Imagine that you have a cube with a star schema that stores data on customer relations, and that you're asked to provide end-users with history/snapshots of this data that they can analyze by months and by quarters. The program must provide snapshots of the past 10 months or so, and capture a new snapshot by the end of each future month. All snapshots must be from the 30th/31st, whichever is the last day of the month.
How would you typically approach such a problem? And would you make two programs: one for capturing historical data 10 months back, and one for automatically capturing future data as it becomes available? I guess those would be two separate data flows whose tables would be parsed, in the same ETL job.
I'd especially appreciate advice on what kind of code I might use for the WHERE statement of the first Extract transformation in such a situation, in order to get the correct monthly snapshots from the source table.
Definitely need some more experience in order to wrap my head around this. In any case, thanks for your attention.
09-05-2012 03:13 PM
One of the keys will be understanding how the INTNX function works. It returns the first day of a time period. If we were dealing with SAS data sets, and variables stored as SAS dates, this would be a possibility:
where (intnx('MONTH', "&sysdate9"d, -12) <= snapshot_date < intnx('MONTH', "&sysdate9"d, 0));
In this example, &SYSDATE9 is an automatic macro variable (text string) representing the date the program began, and "&SYSDATE9"d translates that value into SAS's date scale. The INTNX function identifies the first day of the month from 12 months ago, and the second INTNX function identifies the first day of the current month.
This will have to be adapted to tables (which typically contain values that are not on the SAS date scale (either date times or text strings as snapshot dates). And rather than using the current date you may want to let the user enter a date. But either way, this concept would be a good place to start.
09-08-2012 01:53 PM
I've set up a job that successfully creates a snapshot from the end of a single month, using the INTNX function. The month is determined by means of a parameter in the job properties. If the parameter is set to -1, the job creates a snapshot of the previous month (August); if set to -2 it creates a snapshot of July, etc.
I have a problem deciding what to do next, though. I figure I should create an iterative job that places my job inside a loop and runs it until there's no more historical data available (February 2009), and that I should end up with a data set where each monthly snapshot has been appended together. Does that sound correct?

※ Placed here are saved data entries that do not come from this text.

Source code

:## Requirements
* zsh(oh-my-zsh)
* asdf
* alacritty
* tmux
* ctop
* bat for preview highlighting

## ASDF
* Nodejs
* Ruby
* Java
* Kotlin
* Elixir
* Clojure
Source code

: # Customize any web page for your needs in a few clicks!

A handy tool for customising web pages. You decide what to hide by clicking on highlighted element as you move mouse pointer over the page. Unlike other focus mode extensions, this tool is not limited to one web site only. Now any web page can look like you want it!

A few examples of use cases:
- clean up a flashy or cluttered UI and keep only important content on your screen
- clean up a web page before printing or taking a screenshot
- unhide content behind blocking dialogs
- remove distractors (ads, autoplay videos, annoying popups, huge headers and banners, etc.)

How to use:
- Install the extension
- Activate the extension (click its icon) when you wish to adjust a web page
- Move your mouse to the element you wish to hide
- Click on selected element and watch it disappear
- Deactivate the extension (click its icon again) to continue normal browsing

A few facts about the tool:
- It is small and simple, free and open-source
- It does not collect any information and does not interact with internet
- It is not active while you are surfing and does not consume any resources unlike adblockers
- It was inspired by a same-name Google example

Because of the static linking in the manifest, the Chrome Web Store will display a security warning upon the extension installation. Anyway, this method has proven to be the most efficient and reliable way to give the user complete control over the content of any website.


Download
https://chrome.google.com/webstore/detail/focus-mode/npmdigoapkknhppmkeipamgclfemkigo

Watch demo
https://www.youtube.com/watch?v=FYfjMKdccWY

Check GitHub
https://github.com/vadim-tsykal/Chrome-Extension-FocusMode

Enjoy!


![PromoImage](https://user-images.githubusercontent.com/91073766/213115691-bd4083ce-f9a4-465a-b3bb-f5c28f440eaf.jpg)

TomKari: Thanks, that makes sense, though if I understand correctly someone else will handle things like hierarchies and MDX after I've finished this part. I'm working exclusively in DI Studio now.
09-05-2012 06:22 PM
Typically, cube / OLAP environments are used for exploratory analysis, in other words the person requiring information uses a tool such as the OLAP viewer in Enterprise Guide or Excel to dynamically drill around the cube looking for information. The language used to do this is MDX.
If I understand your request correctly, you would like to extract data on a regular basis, using criteria such as "extract monthly summaries for dates between x and y". I would suggest the following approach:
1. Using Excel or Enterprise Guide, explore your cube to get exactly the information on the screen that you would like in your extract.
2. Capture the MDX code that retrieves that information. In EG, you "create a slice". If you examine the properties of the slice, you'll see the MDX code.
3. Create a new library for your cube, and send your MDX code to it as a "pass-through" query. That should return your desired data in the form of a SAS dataset, which can then be analyzed, reported on, distributed, etc.
4. Once all of this works, change the variable parts of your query (such as start and end dates) into parameters / macro variables, that can then be created as part of your scheduled ETL process.